■ Zu erledigende Aufgabe:
Welche Suchmaschinen verwendete man laut dem Seitenauszug zu der Zeit, als Google online ging?

━━━ Seitenauszug ━━━

Web 2.0 Terror


Ich werde langsam alt. Das merke ich insbesondere daran, dass ich das Internet schon gefühlte 10 Jahre verwendet habe, bevor mein aktuelles Unwort aufkam. Zu diesen Zeiten verwendete man noch Suchmaschinen wie Hotbot oder AltaVista, wählte sich neben dem ISP auch noch via Modem in Mailboxen ein und ungefähr zu dieser Zeit ging Google online.

Ich kann mich also noch an Zeiten erinnern, zu denen Menschen, die HTML schreiben konnten (und ja, ich meine die vier Buchstaben), als Webdesigner mittlere vierstellige Monatsgehälter bei dotcom Firmen abgegriffen haben und mir Praktikantengehälter angeboten wurden, die deutlich über dem derzeitigen durchschnittlichen Absolventeneinstiegsgehalt von FH-Studenten liegen. 

Leider scheint man aus der Vergangenheit nicht gelernt zu haben und auch derzeit grassiert wieder eine unheimliche Volksverdummung in der IT.

Es begann recht unspektakulär mit dem Begriff Blogosphäre (zu dem Zeitpunkt habe ich das, was man landläufig inzwischen bloggen nennt, schon ca. ein Jahr betrieben) und Menschen, die sich selbst als Blogger bezeichneten.

━━━ Datenblock ━━━

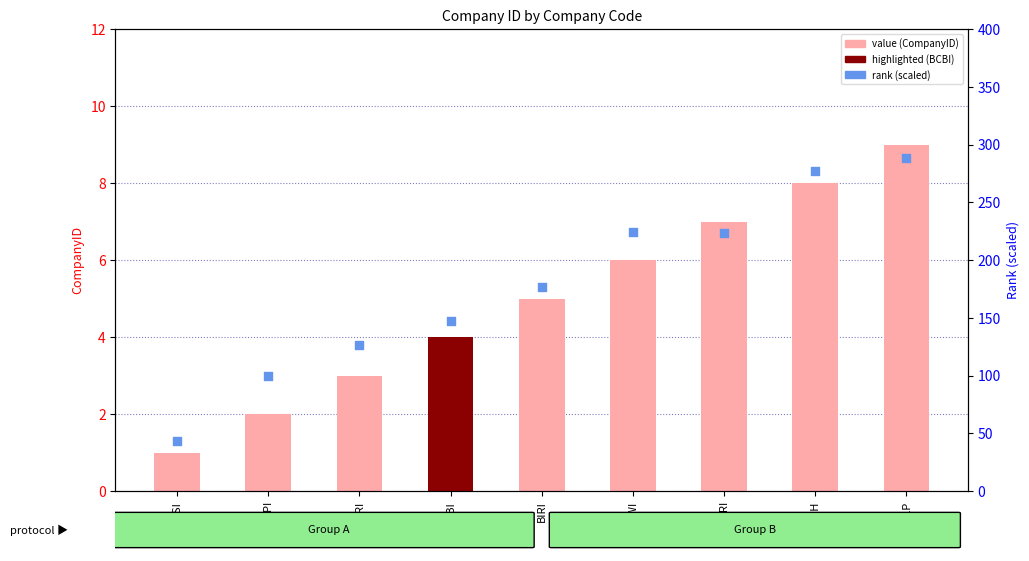

What is the total value across all series at BIRI?

182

━━━

■ Antwort zur Aufgabe:
Hotbot und AltaVista.